> _TEXTE SOURCE_
++++++++

Entretien
autour de l’exposition de Bernard Ollier
au musée de Rouen. Laurent Salomé,
Directeur des musées de Rouen, Alin
Avila, Serge Plagnol et Bernard Ollier. Installation
en relation avec le Démocrite de Vélasquez. «Ombres
heureuses », Musée des Beaux-Art de
Rouen.
AA : Qu’est ce qui vous a amené à choisir
Ollier et ce travail d’un abord difficile,
austère et gris dans un musée qui
est celui de la couleur, qui fait une part belle à l’impressionnisme
?
LS : Bernard Ollier est venu un jour me voir
comme ça arrive de temps en temps. J’ai été intrigué par
le personnage. J’ai eu envie d’en
savoir plus. Petit à petit j’ai
rencontré un travail pas facile d’accès
en effet, mais je n’étais pas inquiet à l’idée
de le montrer.
AA : Quel était le projet, au départ
?
LS : Eh bien, il n’y avait pas de projet
! Il s’agissait de voir ce que Bernard était
en train d’envisager. Cela a pris plusieurs
années. J’ai vite compris que son
travail reposait justement sur l’indifférence
et le refus de choisir.
AA : Et là donc vous avez répondu
pour lui…
LS : J’ai répondu, mais pas nettement
parce que je n’aime pas faire de choix à la
place des artistes. Tout s’est fait d’une
façon diffuse…
AA: Là, vous racontez l’histoire
d’une fascination ; vous dites que l’artiste
vous plait…
LS : Oui, ça a commencé comme
cela ! Ensuite on a examiné une échéance
probable, une date possible, une place disponible.
Et là, on arrive à la question
: que va t’on montrer au public ? Puis
on réfléchit… espace, muséographie,
accompagnement, catalogue…
AA : Alors qu’est ce qui appartient à l’artiste
et au travail et qu’est ce qui appartient
au conservateur ?
LS : Moi, j’ai vraiment essayé d’interférer
le moins possible. Quand on est convaincu d’une
certaine forme de travail qui est tout entière
dans le secret, on n’a pas envie d’intervenir.
Le projet a donc été presque à 100
% conçu par Bernard… Il est vrai
aussi que l’on a choisi ensemble le lieu,
la couleur des murs et des cadres, l’éclairage
des salles… Mais était-ce vraiment
des choix ? C’était plutôt
des discussions, des questions que me posait
Bernard, des temps d’attente. Ce fut une
manière de laisser venir des évidences.
Par exemple, Bernard n’a pas privilégié sa
pratique du dessin au détriment de sa
pratique littéraire, textes et dessins
ont été montrés à part égale.
En fait, nous avons matérialisé des
non choix.
SP : Vous êtes vous posé la question
sur le public à atteindre ? Qu’est
ce qui ferait qu’il y ait lien ou rupture
?
LS : Je ne vise pas de public particulier, mais
quand un travail est fort et présenté de
la bonne façon, on sait qu’une partie
du public va être touchée et va
comprendre.
AA : C’est quoi « la bonne façon » ?

++++++++

> _DONNÉES FOURNIES_
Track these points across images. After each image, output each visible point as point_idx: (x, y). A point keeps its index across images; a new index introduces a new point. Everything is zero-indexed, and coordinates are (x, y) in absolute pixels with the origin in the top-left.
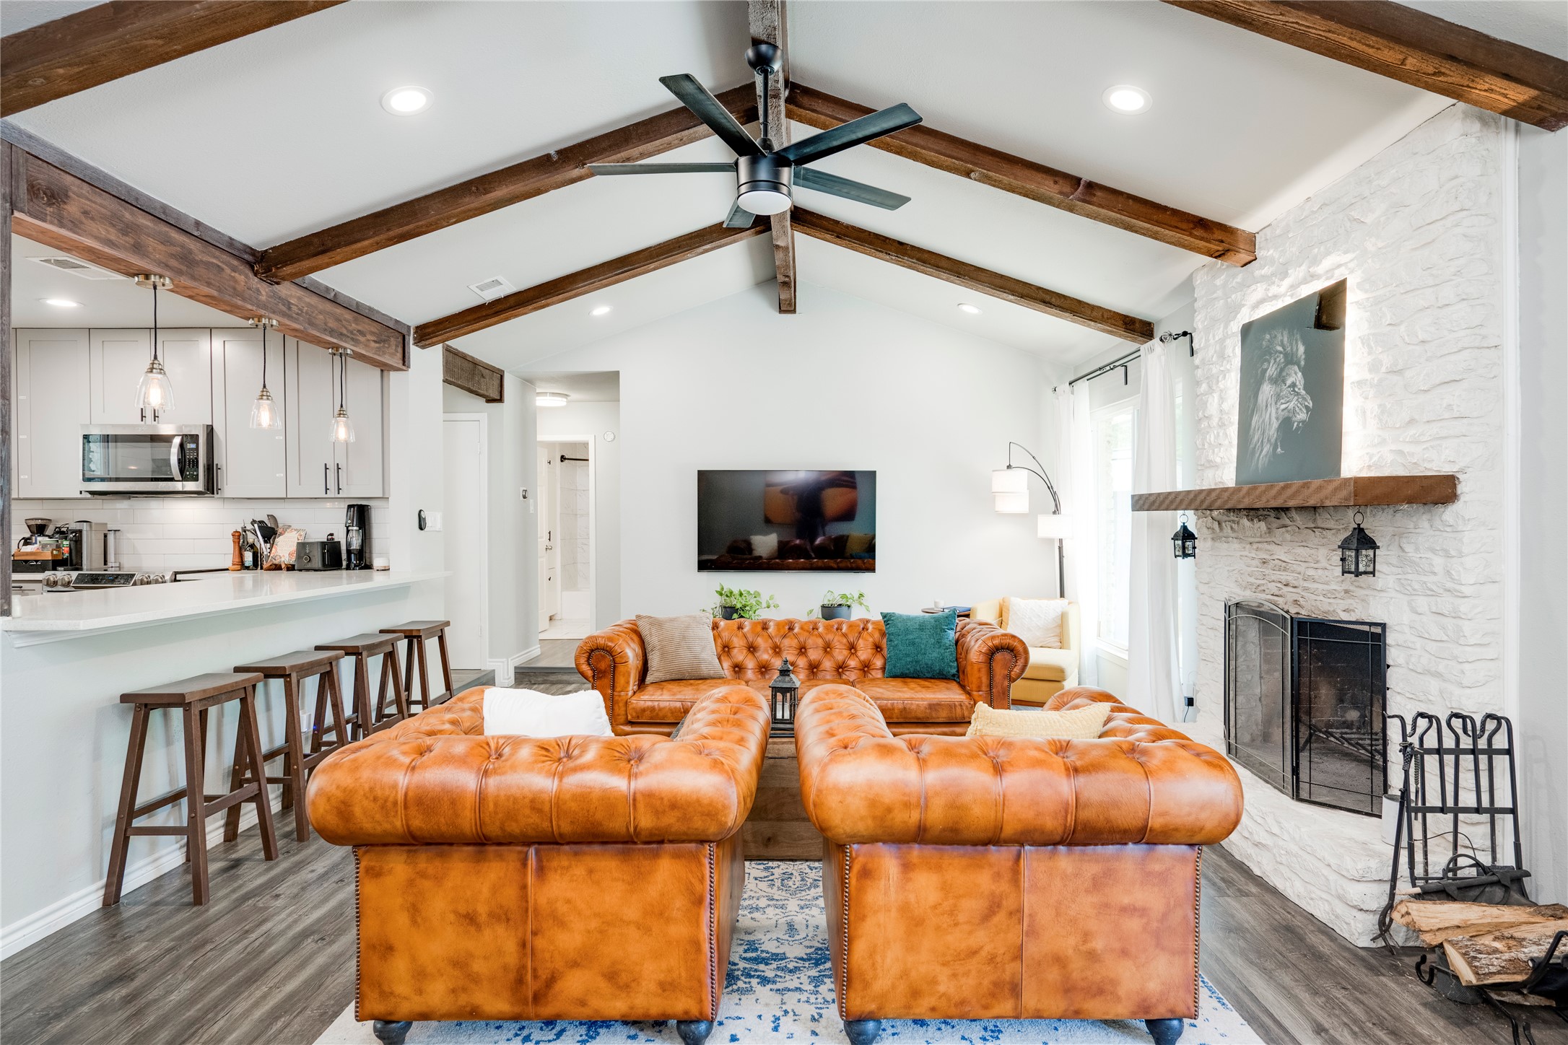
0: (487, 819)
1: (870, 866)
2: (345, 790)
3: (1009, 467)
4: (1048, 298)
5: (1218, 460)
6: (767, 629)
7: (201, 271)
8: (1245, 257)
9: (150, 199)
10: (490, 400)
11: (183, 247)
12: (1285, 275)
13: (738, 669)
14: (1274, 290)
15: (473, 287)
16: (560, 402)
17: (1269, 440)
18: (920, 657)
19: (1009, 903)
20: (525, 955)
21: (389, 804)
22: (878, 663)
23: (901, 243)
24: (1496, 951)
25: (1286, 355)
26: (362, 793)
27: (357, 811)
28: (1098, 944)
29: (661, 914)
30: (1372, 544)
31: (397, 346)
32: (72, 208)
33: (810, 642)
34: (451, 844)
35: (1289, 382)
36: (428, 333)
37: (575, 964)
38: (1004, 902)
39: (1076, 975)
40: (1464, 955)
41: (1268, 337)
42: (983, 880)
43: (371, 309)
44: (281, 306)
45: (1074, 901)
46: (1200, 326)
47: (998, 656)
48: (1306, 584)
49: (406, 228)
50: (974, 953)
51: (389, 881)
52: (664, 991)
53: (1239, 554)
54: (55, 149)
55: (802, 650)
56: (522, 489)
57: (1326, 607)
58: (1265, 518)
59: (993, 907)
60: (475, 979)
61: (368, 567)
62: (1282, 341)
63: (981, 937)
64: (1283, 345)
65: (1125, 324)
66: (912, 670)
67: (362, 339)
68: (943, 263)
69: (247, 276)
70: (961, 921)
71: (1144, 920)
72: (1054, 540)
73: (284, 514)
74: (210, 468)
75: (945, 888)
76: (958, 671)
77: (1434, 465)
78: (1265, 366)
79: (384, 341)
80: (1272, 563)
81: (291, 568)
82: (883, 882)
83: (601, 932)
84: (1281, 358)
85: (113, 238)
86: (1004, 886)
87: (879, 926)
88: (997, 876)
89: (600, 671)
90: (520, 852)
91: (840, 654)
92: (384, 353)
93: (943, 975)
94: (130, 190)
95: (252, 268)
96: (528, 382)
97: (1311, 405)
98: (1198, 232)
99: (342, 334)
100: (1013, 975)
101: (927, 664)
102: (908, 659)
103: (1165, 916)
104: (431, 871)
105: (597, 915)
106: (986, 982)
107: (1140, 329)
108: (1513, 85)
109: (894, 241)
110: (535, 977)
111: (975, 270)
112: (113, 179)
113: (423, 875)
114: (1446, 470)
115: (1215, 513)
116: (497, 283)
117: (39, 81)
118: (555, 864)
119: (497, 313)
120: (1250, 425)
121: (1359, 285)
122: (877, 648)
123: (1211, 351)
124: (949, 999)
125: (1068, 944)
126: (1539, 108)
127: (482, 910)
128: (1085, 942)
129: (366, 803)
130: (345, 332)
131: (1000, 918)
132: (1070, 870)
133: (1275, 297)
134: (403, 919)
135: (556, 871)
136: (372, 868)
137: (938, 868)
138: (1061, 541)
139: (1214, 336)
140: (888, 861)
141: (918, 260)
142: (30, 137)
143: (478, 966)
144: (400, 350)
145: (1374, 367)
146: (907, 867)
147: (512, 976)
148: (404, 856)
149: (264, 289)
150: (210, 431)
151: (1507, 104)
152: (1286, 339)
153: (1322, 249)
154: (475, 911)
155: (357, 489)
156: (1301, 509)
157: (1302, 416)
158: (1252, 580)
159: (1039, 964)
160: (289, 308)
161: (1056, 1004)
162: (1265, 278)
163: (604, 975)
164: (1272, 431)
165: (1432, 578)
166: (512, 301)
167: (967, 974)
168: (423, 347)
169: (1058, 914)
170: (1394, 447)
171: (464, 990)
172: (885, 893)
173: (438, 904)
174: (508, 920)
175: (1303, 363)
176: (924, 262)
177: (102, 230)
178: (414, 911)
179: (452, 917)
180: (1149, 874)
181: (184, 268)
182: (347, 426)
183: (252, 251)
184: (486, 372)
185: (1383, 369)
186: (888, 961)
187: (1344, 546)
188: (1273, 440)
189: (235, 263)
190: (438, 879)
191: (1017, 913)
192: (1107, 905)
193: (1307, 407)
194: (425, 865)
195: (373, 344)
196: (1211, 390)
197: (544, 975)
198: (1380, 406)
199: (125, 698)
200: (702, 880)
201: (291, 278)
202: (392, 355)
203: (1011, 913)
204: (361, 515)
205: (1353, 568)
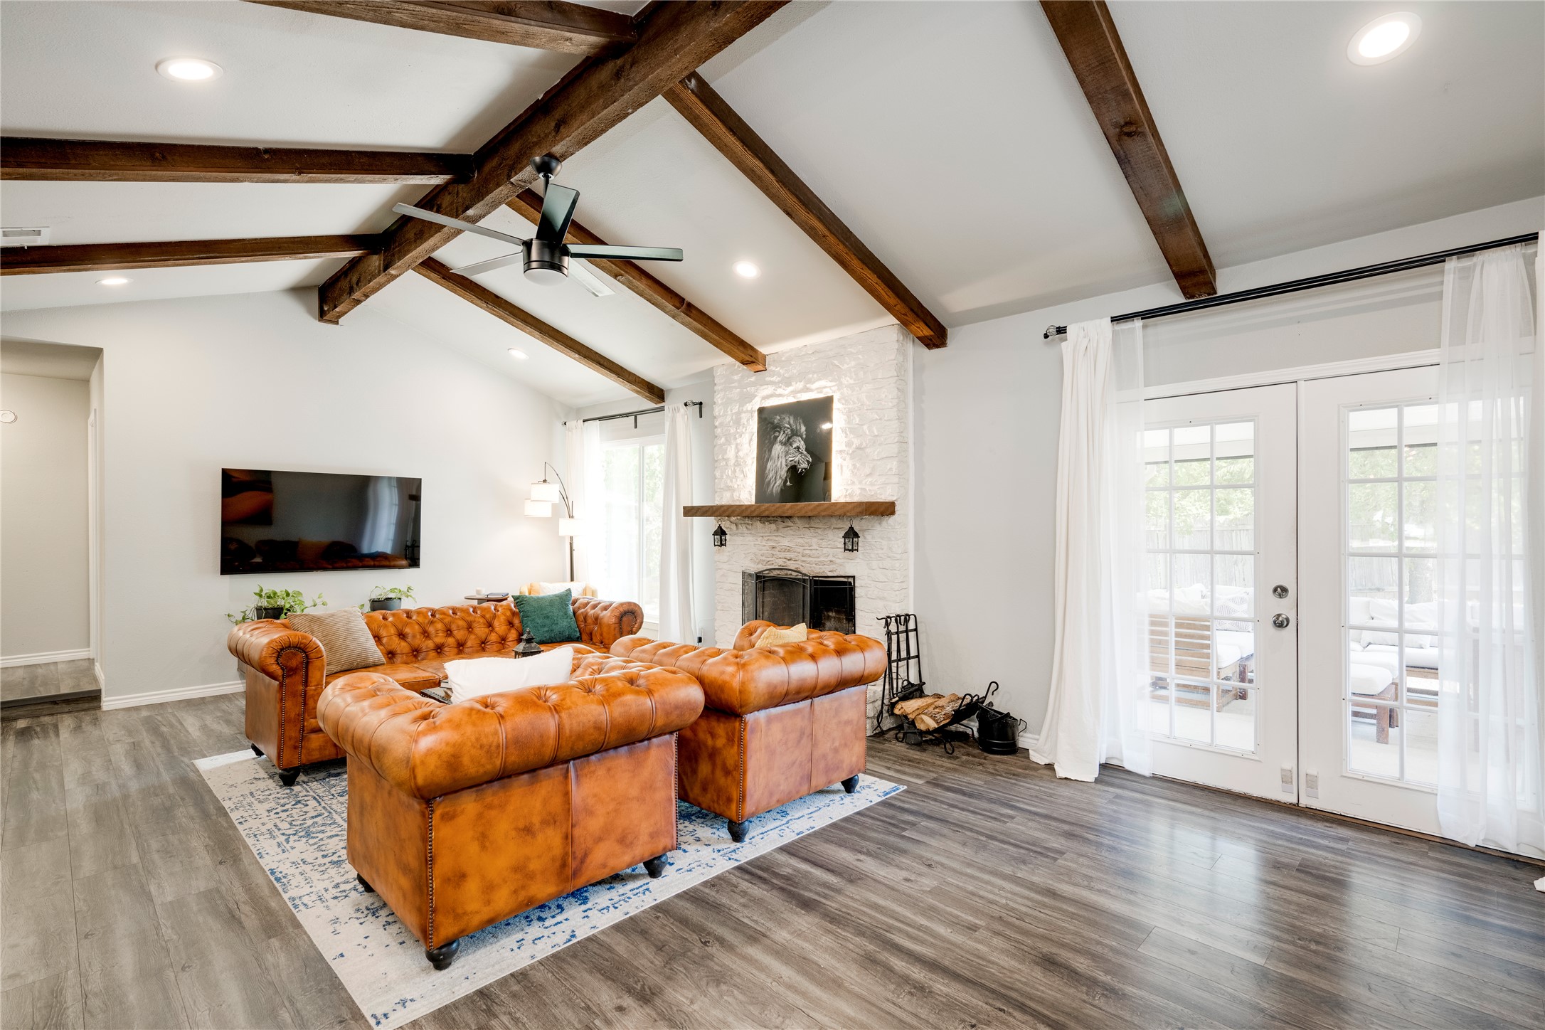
0: (564, 743)
1: (754, 725)
2: (454, 745)
3: (545, 481)
4: (602, 362)
5: (736, 486)
6: (411, 617)
8: (760, 367)
12: (788, 384)
13: (391, 655)
14: (779, 391)
17: (780, 477)
18: (554, 627)
20: (567, 844)
21: (493, 748)
22: (513, 636)
23: (497, 297)
24: (939, 713)
25: (792, 430)
26: (470, 744)
27: (466, 760)
28: (837, 743)
29: (651, 787)
30: (856, 535)
34: (509, 777)
35: (795, 446)
37: (599, 840)
39: (830, 762)
40: (931, 717)
41: (778, 417)
45: (829, 723)
46: (720, 402)
47: (624, 619)
48: (803, 559)
51: (461, 820)
52: (652, 838)
53: (752, 543)
57: (818, 570)
58: (775, 522)
59: (801, 735)
60: (530, 876)
62: (789, 422)
63: (797, 754)
64: (789, 424)
65: (648, 388)
66: (548, 637)
68: (530, 320)
70: (789, 747)
76: (580, 634)
77: (884, 496)
78: (777, 434)
80: (778, 549)
82: (759, 734)
83: (616, 811)
84: (789, 431)
87: (757, 760)
89: (290, 669)
90: (562, 769)
93: (782, 780)
97: (811, 460)
98: (741, 348)
100: (808, 770)
103: (858, 722)
104: (496, 802)
105: (613, 799)
106: (798, 778)
107: (657, 393)
108: (927, 328)
109: (492, 293)
110: (575, 858)
113: (490, 807)
114: (889, 499)
115: (733, 519)
118: (586, 771)
120: (766, 467)
121: (839, 400)
122: (511, 625)
123: (729, 418)
124: (784, 793)
125: (827, 747)
126: (931, 340)
127: (536, 820)
128: (833, 744)
129: (473, 752)
132: (828, 707)
133: (780, 395)
134: (474, 848)
135: (586, 775)
136: (447, 813)
138: (571, 538)
139: (731, 410)
143: (534, 865)
145: (849, 444)
146: (768, 722)
147: (558, 864)
148: (474, 796)
151: (921, 334)
152: (792, 422)
153: (815, 376)
154: (531, 823)
156: (801, 517)
157: (805, 465)
158: (764, 558)
159: (817, 761)
161: (822, 780)
162: (772, 383)
163: (618, 841)
164: (783, 473)
165: (880, 551)
167: (791, 776)
169: (824, 732)
170: (860, 486)
171: (523, 887)
172: (760, 740)
173: (503, 827)
174: (555, 822)
175: (804, 436)
176: (515, 316)
178: (483, 839)
179: (513, 833)
185: (854, 446)
186: (761, 779)
187: (845, 537)
188: (784, 478)
190: (502, 807)
193: (807, 461)
194: (491, 799)
196: (728, 442)
197: (579, 855)
198: (853, 465)
205: (850, 548)
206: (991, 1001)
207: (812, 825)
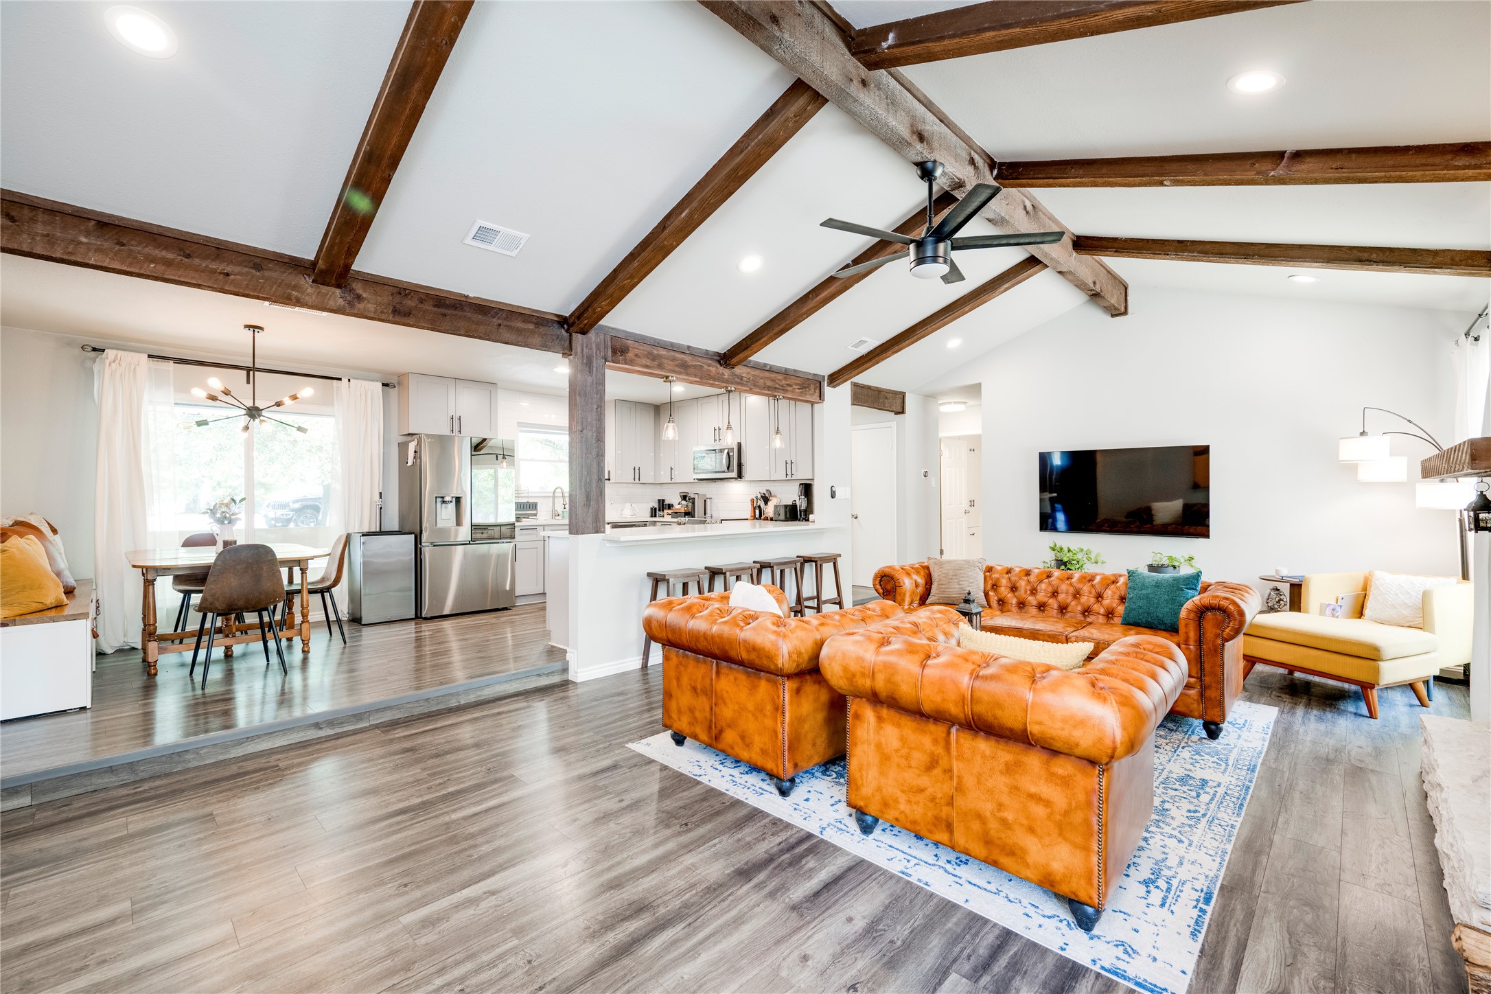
1: (859, 712)
3: (1363, 433)
4: (1365, 255)
6: (1029, 575)
7: (692, 370)
9: (664, 341)
10: (897, 413)
11: (682, 360)
15: (850, 347)
16: (961, 408)
18: (1152, 610)
19: (944, 762)
20: (712, 715)
21: (661, 625)
22: (1121, 609)
23: (1180, 242)
26: (654, 618)
27: (653, 626)
28: (1010, 816)
29: (762, 711)
31: (815, 389)
32: (630, 355)
33: (1064, 587)
36: (835, 378)
37: (729, 726)
38: (940, 761)
39: (992, 833)
42: (927, 741)
43: (795, 371)
44: (737, 380)
45: (991, 777)
47: (1209, 615)
49: (781, 327)
50: (921, 791)
51: (671, 663)
52: (763, 754)
54: (623, 331)
55: (1055, 594)
56: (923, 471)
59: (932, 764)
60: (696, 720)
61: (808, 520)
63: (924, 781)
66: (1144, 621)
67: (789, 388)
68: (1229, 249)
69: (716, 367)
70: (913, 765)
71: (1049, 810)
72: (1455, 510)
73: (773, 488)
74: (740, 465)
75: (903, 739)
79: (806, 388)
81: (772, 520)
82: (866, 725)
83: (739, 712)
85: (648, 364)
86: (939, 750)
87: (864, 752)
88: (935, 741)
89: (887, 591)
90: (709, 661)
91: (1087, 599)
92: (806, 394)
93: (903, 798)
94: (655, 340)
95: (720, 362)
96: (930, 397)
99: (775, 388)
100: (948, 815)
101: (1157, 617)
102: (1141, 611)
103: (1066, 813)
105: (737, 703)
106: (930, 814)
109: (1173, 241)
111: (1266, 248)
112: (647, 337)
113: (681, 663)
116: (862, 342)
117: (599, 309)
118: (724, 671)
119: (870, 360)
122: (1122, 599)
124: (906, 817)
125: (987, 808)
127: (698, 686)
128: (999, 810)
129: (655, 622)
130: (778, 386)
131: (937, 772)
132: (988, 753)
134: (675, 683)
135: (724, 675)
136: (667, 656)
137: (898, 725)
140: (869, 714)
141: (1199, 252)
142: (612, 329)
143: (698, 715)
144: (818, 391)
146: (880, 719)
147: (708, 724)
148: (676, 653)
149: (726, 372)
150: (739, 445)
154: (696, 686)
155: (803, 475)
159: (966, 814)
160: (742, 380)
161: (978, 849)
163: (740, 736)
166: (878, 351)
167: (917, 803)
168: (834, 387)
169: (979, 783)
171: (693, 724)
172: (868, 733)
173: (685, 679)
174: (707, 695)
177: (644, 361)
179: (689, 687)
180: (1053, 775)
181: (682, 370)
182: (781, 439)
183: (719, 355)
184: (888, 395)
186: (870, 777)
189: (710, 362)
190: (685, 667)
191: (949, 771)
192: (1017, 788)
194: (681, 659)
195: (797, 390)
197: (719, 727)
199: (649, 575)
200: (778, 697)
201: (739, 363)
202: (812, 395)
203: (945, 771)
204: (807, 489)
206: (556, 983)
207: (930, 882)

++++++++

> _ACTIVITÉS_
• 1. Extrayez de l'entretien le passage qui va de « LS : Eh bien, il » jusqu'à « refus de choisir. ».
• 2. Prolongez l'entretien sur l'exposition de Bernard Ollier à partir de sa dernière réplique.

> _CORRIGÉS_
• 1.
LS : Eh bien, il n’y avait pas de projet
! Il s’agissait de voir ce que Bernard était
en train d’envisager. Cela a pris plusieurs
années. J’ai vite compris que son
travail reposait justement sur l’indifférence
et le refus de choisir.

• 2.
LS : C’est de créer un univers qui
corresponde à un travail, qui le rende
lisible. Bernard, c’est suffisamment complexe
et déroutant pour qu’il faille s’y
plonger, donc il faut qu’il y ait beaucoup
d’oeuvres, qu’il n’y ait rien
d’autre, même si, en l’occurrence
nous avons montré trois dessins monumentaux
dans une salle de peintures très figuratives,
foisonnantes et colorées de Martin Devos.
C’était une façon de présenter
la pratique picturale de Bernard et d’introduire
le visiteur dans la salle d’exposition
où se trouvent les stèles, cet
ensemble de dessins et de textes.
AA : Cette salle des stèles, elle est
conçue comme une installation. Il faut
la regarder comment ? LS : Il faut entrer dedans,
c’est un peu une métaphore de ce
que l’on doit faire avec une oeuvre d’art
: on est entouré et là justement
on peut pousser à l’extrême
ce raisonnement qui est que l’on doit s’enfermer
dans une oeuvre et oublier le reste.
AA : La couleur de l’oeuvre se confond
avec la couleur des murs. Pourquoi ?
SP : Il fallait que la salle entière
soit traitée à la façon
d’une totalité, d’un tableau
gris indéfini dans lequel on se sente
immergé.
AA : Toi, Serge, tu l’as ressentie comment
cette salle quand tu y es entré ?
SP : Comme une rupture.
S’adressant à B O : Pour moi, il
y a une évidence de ton travail. Quelle
que soit la manière dont il est montré,
il instaure entre une écriture impossible
et une peinture impossible, une coupure radicale
avec tout l’héritage de l’histoire
de la peinture. C’est l’ombre de
l’écriture et l’ombre de la
peinture que tu montres.
AA : ça veut dire quoi « l’ombre
de la peinture » ?
SP : La coupure radicale avec l’héritage
de l’histoire de l’art. L’absence,
l’envers.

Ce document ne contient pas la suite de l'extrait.